Problem statement:
Only the pictures are to be left out; set down the rest of the records exactly.

· · · · ·

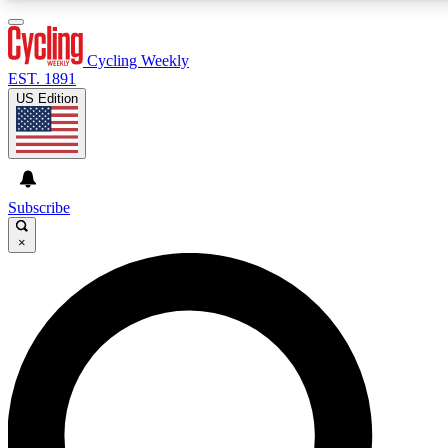
3
24/7
4K+
PREMIUM BENEFITS
ACCESS AVAILABLE
ACTIVE MEMBERS
Cycling Weekly
EST. 1891
US Edition
Expert Insights
Curated Newsle
Cycling advice, features and expert
Handpicked cycling new
journalism
highlights
Subscribe
×
GET CLUB ACCESS QUICK
For the quickest way to join, enter your email below. We’ll
send a confirmation email and sign you up to Cycling
Weekly newsletters with the latest cycling news, riding
advice and features.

· · · · ·

Response to the exercise:
3
24/7
4K+
PREMIUM BENEFITS
ACCESS AVAILABLE
ACTIVE MEMBERS
Cycling Weekly
EST. 1891
US Edition
Expert Insights
Curated Newsle
Cycling advice, features and expert
Handpicked cycling new
journalism
highlights
Subscribe
×
GET CLUB ACCESS QUICK
For the quickest way to join, enter your email below. We’ll
send a confirmation email and sign you up to Cycling
Weekly newsletters with the latest cycling news, riding
advice and features.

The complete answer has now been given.